There is a wool mill on the farm that is Janet's world. She loves to teach others and one of the others is a girl staying here named Buffy. She is as un-Buffy a person as it is possible to be. She is learning how to work the wool - this is a piece of felt she made. She showed me the process, how the wool is picked (to get out any burrs or poop bits, then washed, dried, and run through a big machine, to make batting. The photo of the orange piece below is a piece of batting. The batting can be all one color, or many pieces of colored or natural wool can be laid out and run through. It's a beautiful thing.

 Buffy's felt - the felt is sold as a piece and by the ounce

 A bag of wool ready to be laid out for batting

These are some shots from down at the river. These funny little water bugs were there, which I first thought were shadows of blossoms...until they started moving. This is just a little magical section of the Mattole River. In the afternoon, we went by some friends of Elijah's who live on a tributary of the river. There were a couple people there who were monitoring the steelheads (salmon). Sadly, they continue to decline. The laws on fishing this river are incredibly restricted to reinvigorate the fish, and hopefully there will be a turnaround in the near future.

 Okay, biology people, what is that thing?

 I didn't see the blade of grass when I got this photo, but I like it anyway. I tried to get one in flight but like the elusive hummingbird photos, I've got a ways to go before I'm that quick.

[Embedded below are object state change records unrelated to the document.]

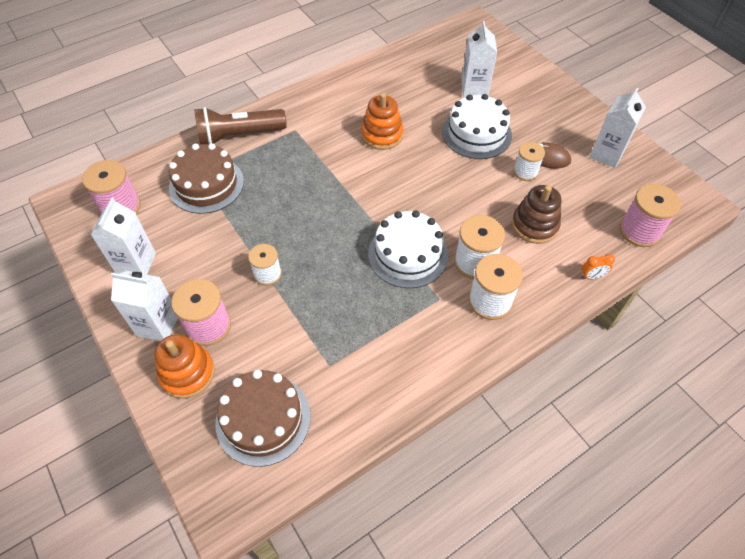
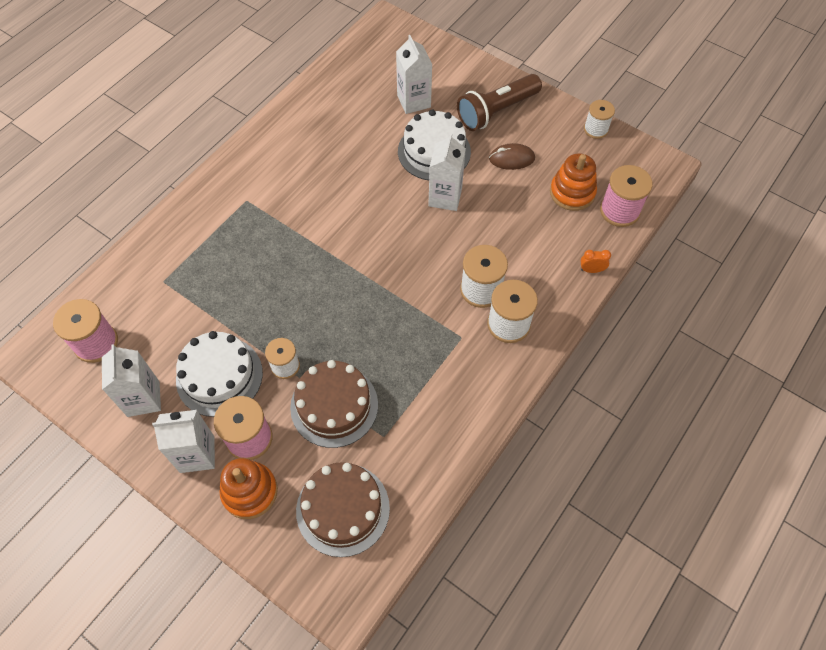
camera: 20 degrees left, 5 degrees up
(206, 184) = (178, 290): brown cake -> brown cake (334, 406)
(239, 136) = (188, 224): brown flashlight -> brown flashlight (496, 111)
(382, 135) = (339, 180): orange stacking toy -> orange stacking toy (572, 192)
(408, 254) = (415, 301): white cake -> white cake (219, 376)
(525, 172) = (496, 180): white spool -> white spool (596, 129)
(534, 225) = (523, 234): brown stacking toy -> none
(592, 276) = (591, 270): orange clock -> orange clock turned 150 degrees counterclockwise
(606, 154) = (565, 139): white carton -> white carton (445, 197)

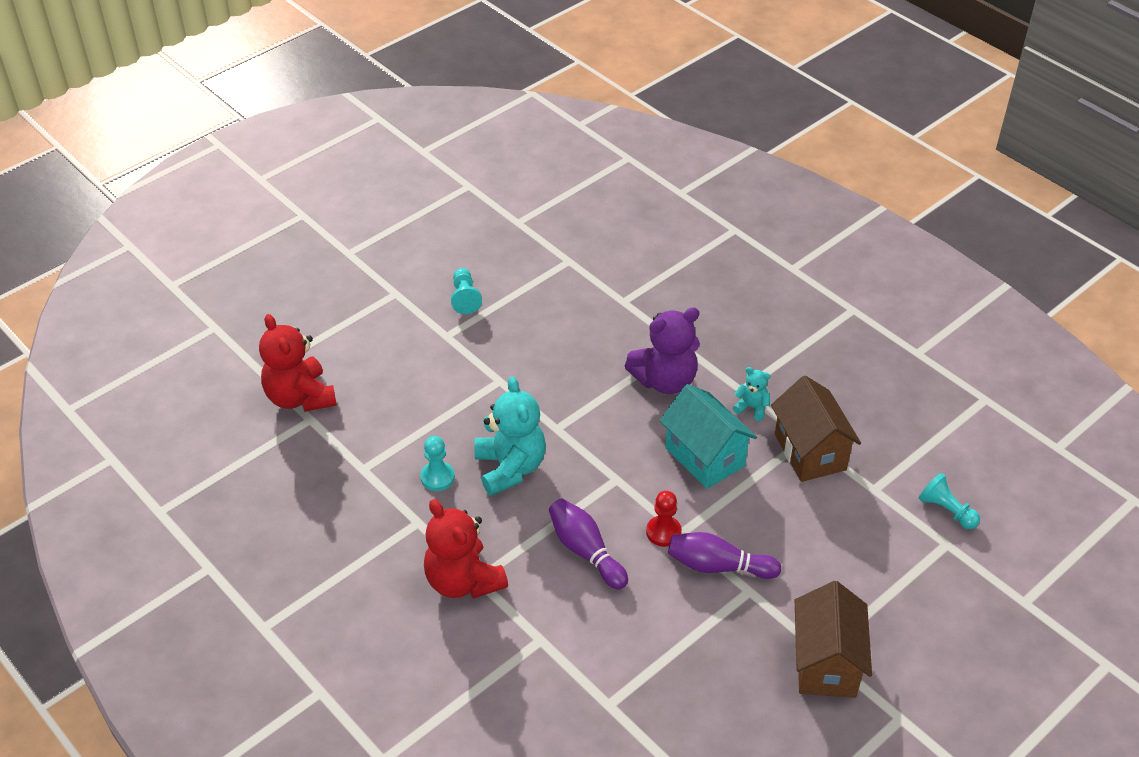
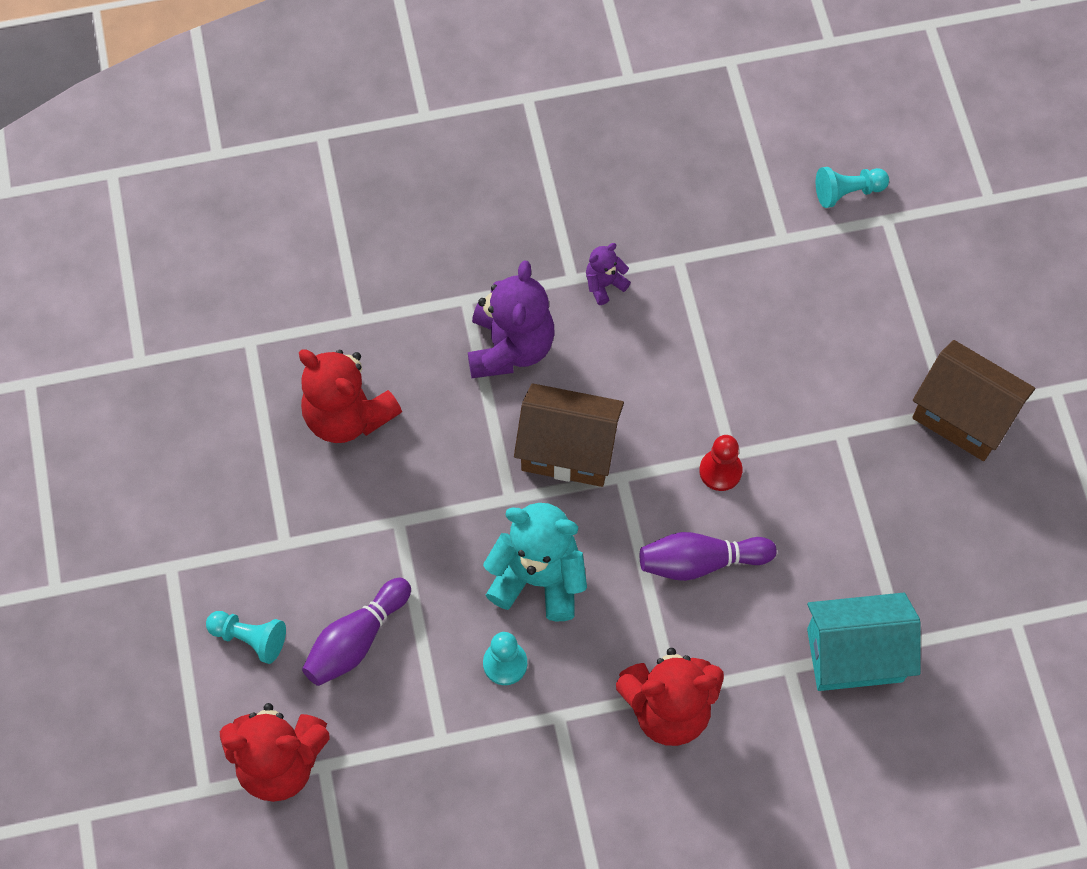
camera: 60 degrees left, 20 degrees up
(465, 298) = (234, 491): turquoise pawn -> turquoise pawn (250, 638)
(554, 325) = (347, 415): none -> red teddy bear
(705, 457) = (644, 371): turquoise house -> turquoise house (855, 655)
(718, 566) = (794, 444): purple bowling pin -> purple bowling pin (356, 640)
(752, 408) = (604, 284): turquoise teddy bear -> purple teddy bear
(810, 452) = (699, 266): brown house -> brown house (568, 450)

If ever.

 Nesta, checking out something down the river.

Here is a little video of a moment on the Mattole

It's just all good. And getting better. I'm wearing my Luckiest Woman in the World crown and it is as bright as the sun. Right this very second (I'm sitting on the porch), there is a hummingbird checking me out, about a foot from my head. Whirrrrrring and clicking. My camera is inside...another time, California hummer. I can wait.

Off to make strawberry ginger jam. And whatever else the day brings.

Have a turnaround Thursday! Do something troublefree.


  1. Looks like a water strider to me.

  2. Bob, you win! That's exactly what it is (looked it up at your suggestion). There's a photo of this page about half way down. Weirdly, we couldn't see the bug on top of the water at all, though my son did think it was a shadow. I thought the shadow was the thing (it's fun & mirrors in my brain)

  3. I was introduced to the honor system in rural Connecticut while visiting Lewis' dad several years ago. I was amazed! They put preserves and honey and corn and tomatoes out here by the road, and you just put money in the jar?! And no one steals it?! WHAT?! I am still amazed that people do it and I hope that those that do continue to be honored by lack of thievery.

  4. Deb, I feel the same. It used to be done when I was growing up, on south Merritt Island with avocados, citrus, etc. The houses were usually an acre back off the worked then and happily, out here, it works still.